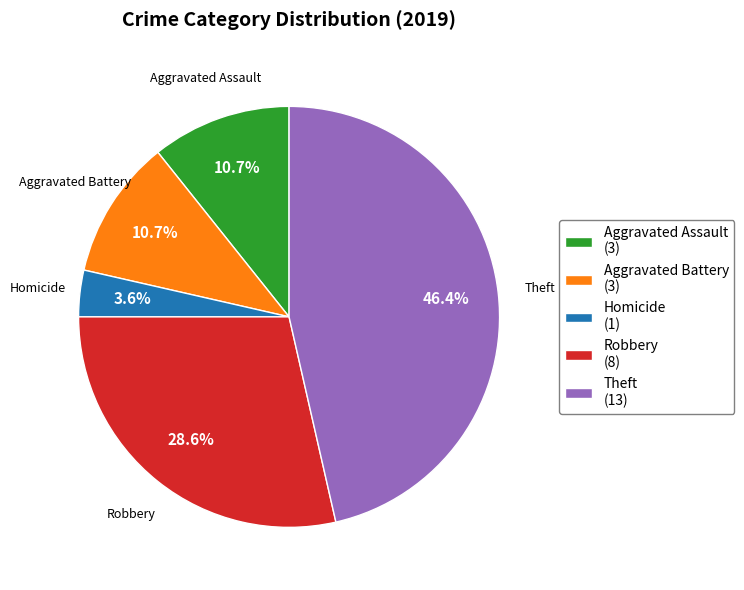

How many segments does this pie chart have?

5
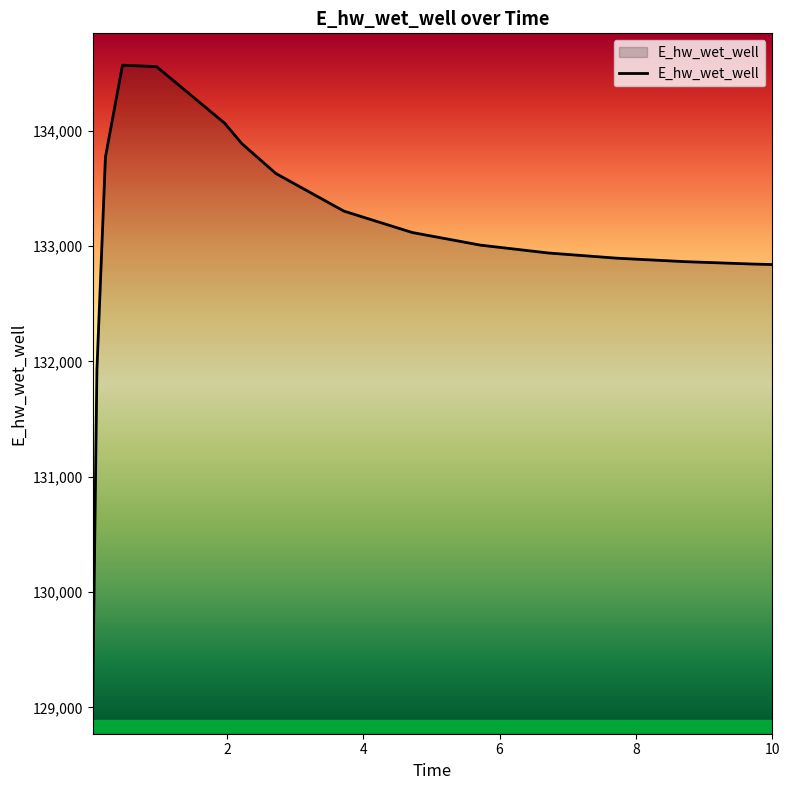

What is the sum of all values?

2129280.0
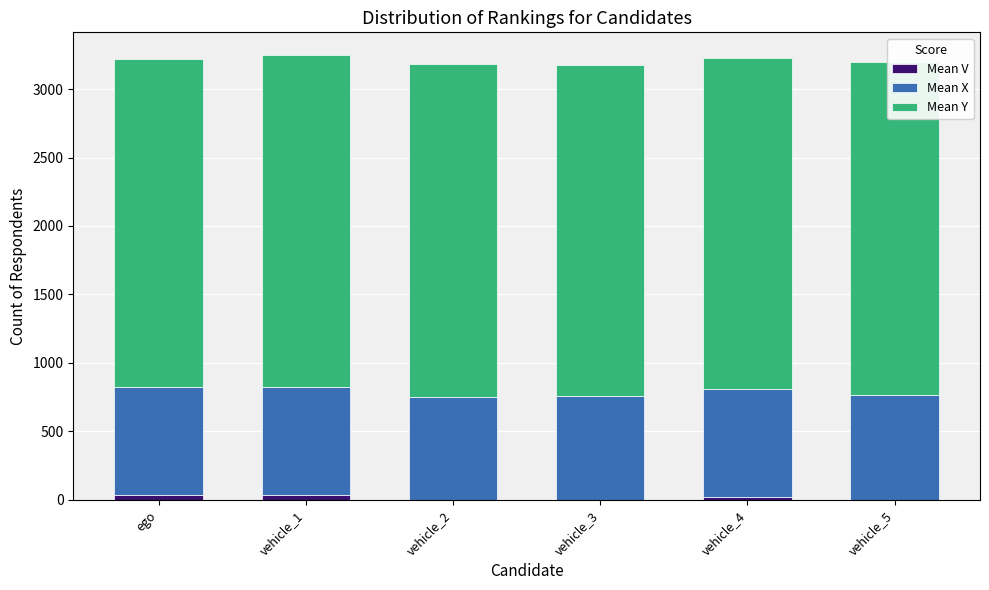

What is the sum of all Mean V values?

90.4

* * *

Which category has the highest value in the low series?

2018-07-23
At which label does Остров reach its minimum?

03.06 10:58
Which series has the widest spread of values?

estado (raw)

> **Directions for this task**
Rewrite the listing's lines from the one containing "03.06 10:58" through the one containing "estado (raw)" as a numbered list, leaving out blank lines.

> **Task solution**
1. 03.06 10:58
2. Which series has the widest spread of values?
3. estado (raw)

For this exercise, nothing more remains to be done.